New nurse, cervical checks, HELP

Specialties Ob/Gyn

Published

I've been a nurse for nearly 9 years and I just recently moved to L&D 3 months ago. I have never felt 100% comfortable with my cervical exams, but I started feeling more confident and then I had a baby super low station, who I thought was 4 cm dilated and 50% effaced. The doctor was pissed the next morning and said she cervix was high and 1.5cm. It didn't help that the MD hsd stripped membranes eariler that day, i suplose. Low station, but high cervix, how is this possible and how do you know??? I can't stand another embarrassment with an MD. Help! I just want to be the best I can be!

If you are not for aure, just have someone check behind you!

Specializes in Birth center, LDRP, L&D, PP, nursing education.
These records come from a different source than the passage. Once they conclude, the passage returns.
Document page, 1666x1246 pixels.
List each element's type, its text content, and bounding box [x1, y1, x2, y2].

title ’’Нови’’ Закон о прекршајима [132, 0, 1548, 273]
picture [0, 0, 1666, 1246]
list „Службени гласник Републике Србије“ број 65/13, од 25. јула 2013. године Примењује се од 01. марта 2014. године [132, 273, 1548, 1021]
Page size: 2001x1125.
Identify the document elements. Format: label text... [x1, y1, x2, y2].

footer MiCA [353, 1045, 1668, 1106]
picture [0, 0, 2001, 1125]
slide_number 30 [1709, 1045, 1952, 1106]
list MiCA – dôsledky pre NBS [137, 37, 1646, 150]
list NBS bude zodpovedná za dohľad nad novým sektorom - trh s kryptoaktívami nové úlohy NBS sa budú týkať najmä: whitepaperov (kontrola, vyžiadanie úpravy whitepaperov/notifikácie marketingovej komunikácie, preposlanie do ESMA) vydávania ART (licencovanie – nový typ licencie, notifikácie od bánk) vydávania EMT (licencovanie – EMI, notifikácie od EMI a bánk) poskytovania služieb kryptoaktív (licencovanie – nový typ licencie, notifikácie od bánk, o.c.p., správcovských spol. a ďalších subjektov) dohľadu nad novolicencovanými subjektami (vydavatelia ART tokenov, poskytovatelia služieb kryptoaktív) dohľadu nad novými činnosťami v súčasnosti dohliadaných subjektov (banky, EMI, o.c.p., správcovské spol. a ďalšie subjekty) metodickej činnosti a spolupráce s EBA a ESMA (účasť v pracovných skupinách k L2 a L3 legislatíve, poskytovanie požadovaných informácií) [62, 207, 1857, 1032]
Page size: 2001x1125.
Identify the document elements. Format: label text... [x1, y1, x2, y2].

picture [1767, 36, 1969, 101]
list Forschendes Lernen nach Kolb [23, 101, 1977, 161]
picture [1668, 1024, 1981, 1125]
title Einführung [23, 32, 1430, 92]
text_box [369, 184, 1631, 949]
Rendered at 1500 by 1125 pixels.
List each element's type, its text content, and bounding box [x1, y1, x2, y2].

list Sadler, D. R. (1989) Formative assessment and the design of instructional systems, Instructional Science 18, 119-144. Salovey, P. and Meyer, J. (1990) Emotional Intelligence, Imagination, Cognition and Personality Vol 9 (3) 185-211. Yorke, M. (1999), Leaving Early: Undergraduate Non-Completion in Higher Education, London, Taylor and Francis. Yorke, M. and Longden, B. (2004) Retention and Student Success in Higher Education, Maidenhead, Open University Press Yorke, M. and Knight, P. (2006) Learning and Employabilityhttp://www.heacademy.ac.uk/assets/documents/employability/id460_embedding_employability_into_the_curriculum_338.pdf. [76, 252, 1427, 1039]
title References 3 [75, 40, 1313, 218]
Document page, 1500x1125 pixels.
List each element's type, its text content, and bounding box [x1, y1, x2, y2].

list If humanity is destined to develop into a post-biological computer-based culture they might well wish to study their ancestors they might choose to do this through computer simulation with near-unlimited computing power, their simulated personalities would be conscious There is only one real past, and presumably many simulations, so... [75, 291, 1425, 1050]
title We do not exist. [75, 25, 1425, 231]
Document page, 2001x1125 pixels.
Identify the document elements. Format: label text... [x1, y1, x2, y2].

This articleis awesome: The Elusive Cervix: Tips for Performing a lady partsl Exam – Rockford Midwifery

If baby is high, its not a low cervix. What did you feel that you thought was 4? Maybe we can help!

I agree!

Specializes in OB.

The head can be sitting in front of the cervix so it can seem to be low. I hope that makes sense. I am a new grad and just got 20 weeks of training in L and D. I have been on my own for a month now and I completely understand the mystery of the cervix. I dont hesitate to ask someone to check behind me if I am not sure.

Specializes in LDRP; antepartum.

Baby can be sitting low in the pelvis but the cervix can still be "high." If you're not absolutely positive, it may not be a bad idea to check if the cervix is posterior. I know OB nurses with 10 years experience who will still have another nurse verify their check if they're not certain. Don't feel bad.